Wednesday, 29 July 2015

Sweet Medley Shots

Sweet Medley Shots
This is an experimental recipe from my kitchen with leftover chocolate cake crumbs and leftover white chocolate ganache....
Ingredients
1 cup Chocolate cake crumbs
1/2 cup White chocolate Ganache
1/2 cup Coconut Milk
2 tbsp Fresh cream
4 tbsp Condensed Milk
1/2 packet Jello's or any other brand Mango Jelly powder
1/2  tbsp Veg Gelatine
2 tbsp Hot Water
6 shot glasses
Method
Take the shot glasses. Fill 1/4 of the Glasses with cake crumbs. In a vessel combine coconut milk, fresh cream and condensed milk. Take another bowl, add hot water. Sprinkle the gelatine in the water. Stir and dissolve the gelatine. Add 2 tbsp of the gelatine water to the coconut milk. Mix the coconut milk with gelatine on a low flame till it simmers. Stir it continuously till it cools a bit. Pour the coconut milk on the cake crumbs and fill up more 1/4 of the glasses. Refrigerate it till the coconut milk sets. Add more cake crumbs and fill up another 1/4 of the glass. Take the mango jelly powder in a vessel, follow the instructions on the packet and simmer on low flame. Cool it a bit and add the mango jelly and fill up  the glasses. Let it set in the refrigerator. Take white chocolate ganache in a piping bag. Pipe out the chocolate ganache on top of the mango jelly with the help of a big star nozzle. Decorate the top with sprinkles. Serve it chilled.

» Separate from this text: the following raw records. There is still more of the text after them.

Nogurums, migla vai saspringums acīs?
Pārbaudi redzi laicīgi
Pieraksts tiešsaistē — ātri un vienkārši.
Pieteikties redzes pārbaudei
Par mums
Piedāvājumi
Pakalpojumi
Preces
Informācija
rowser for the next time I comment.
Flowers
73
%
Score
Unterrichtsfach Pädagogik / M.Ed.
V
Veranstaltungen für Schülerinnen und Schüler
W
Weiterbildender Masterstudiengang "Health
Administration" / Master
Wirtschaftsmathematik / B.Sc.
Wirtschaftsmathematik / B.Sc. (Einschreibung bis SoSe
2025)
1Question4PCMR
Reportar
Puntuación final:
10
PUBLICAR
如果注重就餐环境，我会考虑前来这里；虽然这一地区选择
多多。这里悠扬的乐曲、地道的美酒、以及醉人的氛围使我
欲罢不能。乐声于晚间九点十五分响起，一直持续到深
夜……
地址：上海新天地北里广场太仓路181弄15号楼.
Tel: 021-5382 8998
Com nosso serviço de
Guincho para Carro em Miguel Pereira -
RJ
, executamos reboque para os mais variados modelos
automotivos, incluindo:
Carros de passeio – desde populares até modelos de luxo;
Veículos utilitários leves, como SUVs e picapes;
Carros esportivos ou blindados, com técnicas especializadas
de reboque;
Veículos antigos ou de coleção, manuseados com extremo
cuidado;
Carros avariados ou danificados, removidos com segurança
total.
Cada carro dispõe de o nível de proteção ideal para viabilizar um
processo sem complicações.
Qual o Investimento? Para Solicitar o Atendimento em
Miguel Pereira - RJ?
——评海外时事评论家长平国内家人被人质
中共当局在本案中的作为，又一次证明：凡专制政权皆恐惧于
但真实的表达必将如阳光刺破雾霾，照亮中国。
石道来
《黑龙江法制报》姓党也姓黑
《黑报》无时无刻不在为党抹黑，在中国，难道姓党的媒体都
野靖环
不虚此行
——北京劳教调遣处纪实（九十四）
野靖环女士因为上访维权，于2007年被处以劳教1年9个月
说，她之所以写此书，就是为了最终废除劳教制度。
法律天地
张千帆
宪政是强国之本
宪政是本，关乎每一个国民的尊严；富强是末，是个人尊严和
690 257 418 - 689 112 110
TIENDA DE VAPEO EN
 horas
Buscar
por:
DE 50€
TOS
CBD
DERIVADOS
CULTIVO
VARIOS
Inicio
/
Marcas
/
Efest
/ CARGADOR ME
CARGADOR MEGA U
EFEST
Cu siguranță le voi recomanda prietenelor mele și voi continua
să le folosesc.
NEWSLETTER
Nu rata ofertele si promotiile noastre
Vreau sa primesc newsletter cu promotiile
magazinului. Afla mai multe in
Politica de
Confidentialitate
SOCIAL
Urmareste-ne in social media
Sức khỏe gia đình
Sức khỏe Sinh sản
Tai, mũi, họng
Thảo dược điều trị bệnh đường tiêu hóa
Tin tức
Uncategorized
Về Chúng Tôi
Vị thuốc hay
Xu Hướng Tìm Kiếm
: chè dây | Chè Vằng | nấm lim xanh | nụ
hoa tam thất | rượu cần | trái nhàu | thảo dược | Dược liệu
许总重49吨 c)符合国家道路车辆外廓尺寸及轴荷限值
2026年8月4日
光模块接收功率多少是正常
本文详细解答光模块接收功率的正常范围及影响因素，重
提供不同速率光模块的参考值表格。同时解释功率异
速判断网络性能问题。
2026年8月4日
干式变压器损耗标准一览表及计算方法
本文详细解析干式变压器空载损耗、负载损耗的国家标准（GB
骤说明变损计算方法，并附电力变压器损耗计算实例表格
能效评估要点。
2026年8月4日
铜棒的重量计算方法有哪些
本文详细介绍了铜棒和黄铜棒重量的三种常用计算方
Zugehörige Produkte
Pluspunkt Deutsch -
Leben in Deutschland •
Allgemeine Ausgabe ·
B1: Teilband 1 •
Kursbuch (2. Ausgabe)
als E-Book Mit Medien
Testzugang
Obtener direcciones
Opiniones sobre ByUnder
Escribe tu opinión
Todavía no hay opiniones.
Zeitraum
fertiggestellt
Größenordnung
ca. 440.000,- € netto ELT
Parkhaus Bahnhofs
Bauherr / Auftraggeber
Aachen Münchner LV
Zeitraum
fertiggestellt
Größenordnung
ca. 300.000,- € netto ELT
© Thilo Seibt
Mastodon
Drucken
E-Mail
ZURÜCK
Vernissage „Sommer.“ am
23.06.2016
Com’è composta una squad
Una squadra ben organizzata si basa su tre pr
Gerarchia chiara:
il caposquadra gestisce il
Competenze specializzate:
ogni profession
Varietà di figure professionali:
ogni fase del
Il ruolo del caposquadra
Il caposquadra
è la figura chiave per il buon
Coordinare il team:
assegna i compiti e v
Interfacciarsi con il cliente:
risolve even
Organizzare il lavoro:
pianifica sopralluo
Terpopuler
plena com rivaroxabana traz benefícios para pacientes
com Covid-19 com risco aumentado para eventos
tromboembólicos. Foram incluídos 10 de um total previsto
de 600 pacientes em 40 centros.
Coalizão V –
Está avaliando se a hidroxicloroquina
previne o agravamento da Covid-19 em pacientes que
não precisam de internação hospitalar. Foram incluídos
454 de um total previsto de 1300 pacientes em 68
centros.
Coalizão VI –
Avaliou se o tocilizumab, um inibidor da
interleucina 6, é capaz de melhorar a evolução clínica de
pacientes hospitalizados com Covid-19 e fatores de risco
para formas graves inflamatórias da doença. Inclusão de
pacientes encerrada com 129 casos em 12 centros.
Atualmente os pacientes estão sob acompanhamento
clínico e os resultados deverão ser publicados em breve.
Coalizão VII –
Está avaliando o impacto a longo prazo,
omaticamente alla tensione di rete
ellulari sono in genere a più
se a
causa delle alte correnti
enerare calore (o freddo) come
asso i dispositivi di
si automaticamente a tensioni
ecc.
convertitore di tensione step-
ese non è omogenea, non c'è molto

Devilled Mackerel with Mint and Tomato Salad

Devilled Mackerel with Mint and Tomato Salad

Ingredients
5 Mackerels cleaned and washed
2 tbsp Butter
1/2 tsp Sugar
1 tsp Dijon Mustard paste
1 tsp Chilli powder
1/2 tsp Pepper powder
Salt to taste
1 tsp Curry Powder
2 tbsp Balsamic vinegar
1 Tomato cut into half and sliced
1 Onion cut into half and sliced
1 tbsp Mint leaves chopped
1 Lemon sliced

Method
Make cuts on the fish. Melt the butter. Add the sugar, mustard, curry powder, chilli powder, vinegar, pepper and salt. Mix it well. Put the fish on a baking tin and rub the fish with spiced butter on both sides properly. Keep it for 10 minutes.  Grill for 10 minutes on one sides in a preheat oven at 250 degrees Celsius. Turn on the other side and grill for 10 minutes. Take the baking tin out. Pour the marinated juices which has come out of the fish while grilling back on the fish. Bake for 10 minutes more. Serve the fish with the tomato, onion and mint salad. Drizzle lemon juice on the fish and Have it with hot rice.

Tuesday, 28 July 2015

Multi Grain Buns

Multi Grain Buns 
Ingredients 
2 1/2 cup All purpose flour 
1/2 cup Wheat flour
1/4 cup Oats
1/2 tbsp Flaxseed powder 
1 1/2 tbsp Dry Yeast
1 tbsp Sugar 
1/2 Cup Lukewarm Water + More water 
1 tbsp Olive oil 
Salt to taste
2 tbsp multi grain mix - Black and white Sesame seeds, Flaxseed and Oats
Egg wash  OR Milk wash + Butter wash

Method
Take a mixing bowl. Add all the APF, Wheat flour, Oats and Flaxseed powder and mix it together. Make a well in the centre of the flour. Add sugar, yeast and 1/2 cup lukewarm water. Stir the yeast, sugar and water with out disturbing the surrounding flour. Cover and let the yeast rise. Start mixing the flour... Add the remaining water little at a time and salt  to make a soft dough. Add 1/4 tbsp oil, Knead the dough for 5 minutes adding 1/4 tbsp oil in between. Rub some oil on top, cover and keep overnight. Rub some oil on the palms. Sprinkle some flour on the platform, take the dough, punch it and knead it again for sometime. Divide the dough into equal proportions. Grease the baking tray.  Rub some oil on the palms. Take one portion of the dough. Roll the dough giving it a round ball shape. Place each buns on the baking tray at some distance. Sprinkle the multi grain mix on the bun. Spray with water and cover with soft Malmal cloth till it rises double in size. Brush it with egg wash or milk + butter wash. Bake it in a pre heated oven at 180 degrees celcius for 25 minutes or till brown on top. Optional brush butter on top. Cool the buns a bit and remove it from the tray.